Soup? In the summer? Have I lost my mind? Eating hot soup on hot days is most likely a mistake. Eating hot soup in a chilly air-conditioned office space on a hot day may not be so bad.
I kept this savory Moroccan soup recipe on the back burner soley because it calls for a zucchini, and buying one of those during winter soup season seemed silly.
Still, I questioned the wisdom of soup in the summer until I found a full on Soup for Summer column in the latest edition of Bon Appetit. I trust they know what they are talking about, so soup in the summer it is.

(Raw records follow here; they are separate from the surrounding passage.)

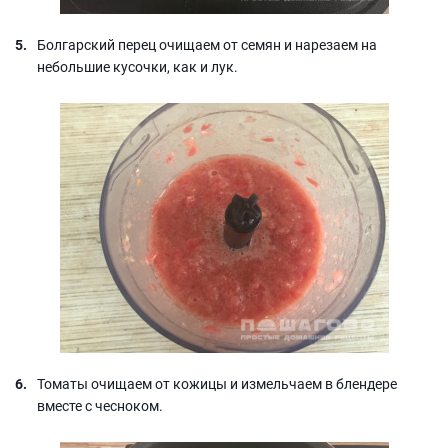
Болгарский перец очищаем от семян и нарезаем на
небольшие кусочки, как и лук.
Томаты очищаем от кожицы и измельчаем в блендере
вместе с чесноком.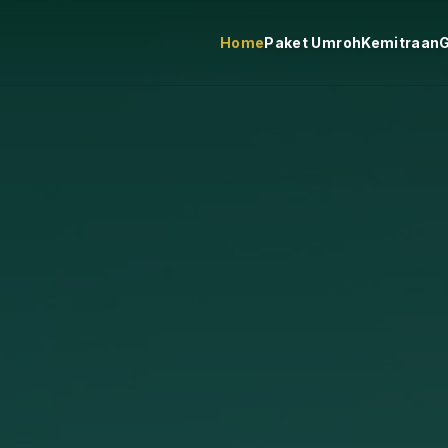
Home
Paket Umroh
Kemitraan
G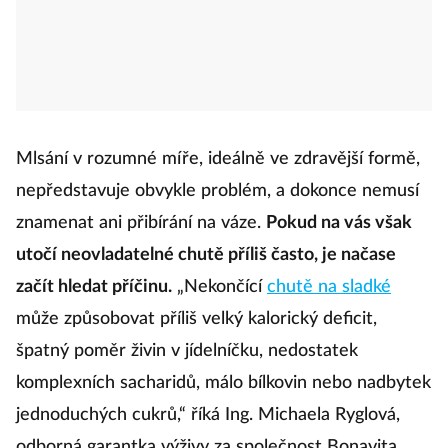
Mlsání v rozumné míře, ideálně ve zdravější formě,
nepředstavuje obvykle problém, a dokonce nemusí
znamenat ani přibírání na váze.
Pokud na vás však
utočí neovladatelné chutě příliš často, je načase
začít hledat příčinu.
„Nekončící
chutě na sladké
může způsobovat příliš velký kalorický deficit,
špatný poměr živin v jídelníčku, nedostatek
komplexních sacharidů, málo bílkovin nebo nadbytek
jednoduchých cukrů,“ říká Ing. Michaela Ryglová,
odborná garantka výživy za společnost Bonavita.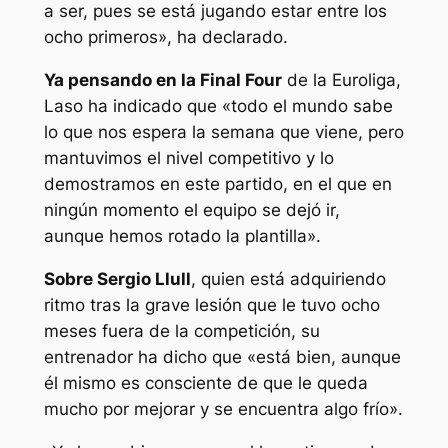
a ser, pues se está jugando estar entre los
ocho primeros», ha declarado.
Ya pensando en la Final Four
de la Euroliga,
Laso ha indicado que «todo el mundo sabe
lo que nos espera la semana que viene, pero
mantuvimos el nivel competitivo y lo
demostramos en este partido, en el que en
ningún momento el equipo se dejó ir,
aunque hemos rotado la plantilla».
Sobre Sergio Llull
, quien está adquiriendo
ritmo tras la grave lesión que le tuvo ocho
meses fuera de la competición, su
entrenador ha dicho que «está bien, aunque
él mismo es consciente de que le queda
mucho por mejorar y se encuentra algo frío».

This soup recipe earns bonus points for being chock-full of both chewy pearls of Israeli couscous (that I love) and vegetables (that I don’t love but should eat more of).
This soup gets one strike for the raisins. Yes, raisins. The dried fruit that more often than not elicits a response of “ewww” when baked in seemingly appropriate items like oatmeal cookies are now in a savory soup. To my surprise, they were not that all that bad.
However, and this is a big however, by the time I ate the leftover soup the next day, the raisins had sopped up so much liquid that they were practically reincarnated as grapes.
If raisins in cookies are not a popular idea, you can only imagine how well grapes in soup go over. Unless you really like raisins and are going to eat this soup the same day, you might just want to skip them. Enjoy!
Savory Moroccan Soup
Yield 4 servings
3 cups chicken or vegetable stock
1, 14.5 ounce can diced tomatoes
1 small zucchini or summer squash, sliced into half circles
6 artichoke hearts, cut in half
1/2 cup chickpeas, rinsed and drained
1/2 cup Israeli couscous
1/4 cup raisins
1/4 cup fresh parsley, chopped
1/4 teaspoon cinnamon
1/4 teaspoon cayenne pepper
1/2 teaspoon dried basil
1/2 teaspoon dried oregano
salt and pepper, to taste
- Bring the stock plus 1 cup of water to a boil in a large pot over high heat.
- Reduce the heat, add all of the remaining ingredients, and simmer until the couscous is cooked, about seven minutes.
- Season with salt and pepper to taste before serving.